The latest Deltapoll suggests that the Tories have benefited from Mr Johnson’s unequivocal ‘do or die’ Brexit position as they have started to win back voters from The Brexit Party. 

The shift in power back to the Tories is likely to increase the chances of an electoral pact between Mr Johnson and Nigel Farage. 

Mr Farage has said such a pact is a ‘possibility’ if Mr Johnson is serious about taking the UK out of the EU by the Halloween deadline. 

If Mr Johnson continues to improve support for the Conservative Party he may well feel like he does not need to do a deal.  

However, even with a ‘Boris bounce’ of ten percentage points over Mr Corbyn, the voting intention figures still suggest that the Tories would fall short of an overall majority in the Commons if a pact were not formed.

Critics believe Labour’s seemingly confusing Breexit policy is one of the main reasons for the party’s struggles in the polls. 

Asked if Labour now supported a second referendum in all circumstances, Mr Corbyn said: ‘What we are saying is, No Deal we oppose and we think people should have a final choice on it. 

‘We could have a vote then between Remain or whatever option Boris Johnson decides to put to them at that time.’    

Mr Corbyn’s interview came as a fresh anti-Semitism row hit the Labour Party. 
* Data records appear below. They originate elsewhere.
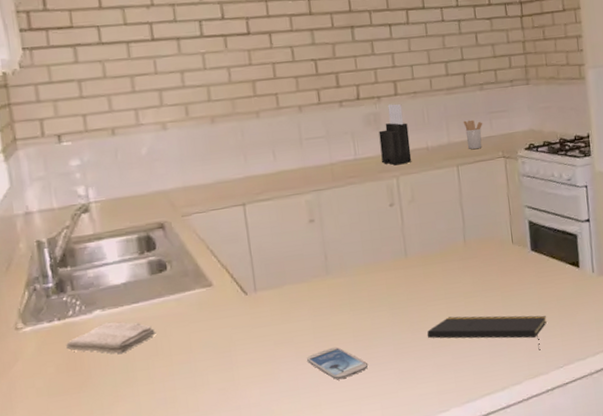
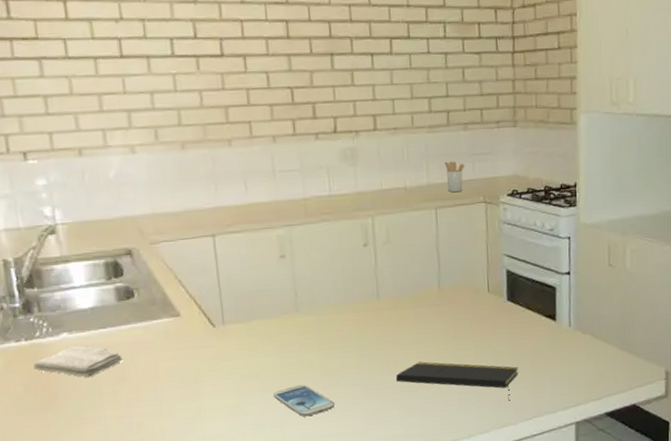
knife block: present [379,104,412,166] -> none [355,139,389,204]

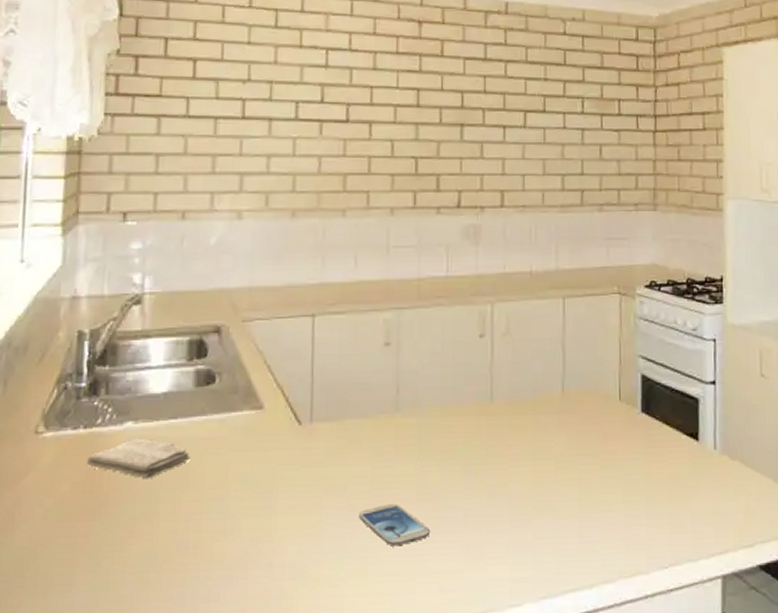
notepad: present [395,361,518,401] -> none [505,483,653,542]
utensil holder: present [444,161,465,193] -> none [575,245,599,281]

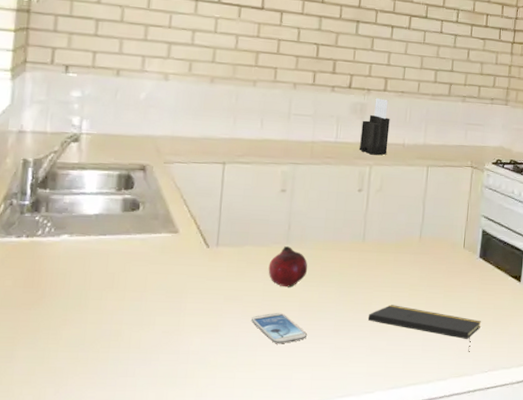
washcloth: present [87,438,190,479] -> none [28,248,116,281]
fruit: none [375,416,425,470] -> present [268,246,308,288]
knife block: none [477,217,512,289] -> present [360,98,390,155]
notepad: none [505,483,653,542] -> present [367,305,481,352]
It was claimed last night that the party’s response to the crisis had landed it with a legal bill of hundreds of thousands of pounds.

Party sources say expert legal advisers drafted in to deal with the row and other legal problems have cost the party close to £400,000.

The claims sparked protests from Labour MPs who demanded ‘full disclosure’ on how much their party was spending to deal with the anti-Semitism furore.

Mr Corbyn, pictured in Manchester yesterday after leaving a rally at which he outlined plans for a green industrial revolution, is under increasing pressure over his leadership of the Labour Party

Mr Corbyn, pictured in Manchester yesterday after leaving a rally at which he outlined plans for a green industrial revolution, is under increasing pressure over his leadership of the Labour Party

Mr Corbyn was also hit by claims that party staff working directly for him have agreed to give evidence to an inquiry by the equality watchdog into the controversy.

At least two members of the Opposition leader’s office are understood to have volunteered to give statements to the Equality and Human Rights Commission (EHRC). 

Only last week, Mr Corbyn won backing from Labour’s ruling National Executive Committee for a new system to ‘fast-track’ expulsions of party members in the most serious anti-Semitism cases.

It agreed that a new internal panel should be established to take ‘rapid action’ against the worst culprits.

But a new row was raging last night after party sources said legal advisers brought in to help deal with the issue would end up costing Labour hundreds of thousands of pounds.

Labour last night denied it was paying hundreds of thousands of pounds for the anti-Semitism legal advice, adding that it was ‘implacably opposed to anti-Semitism in any form.’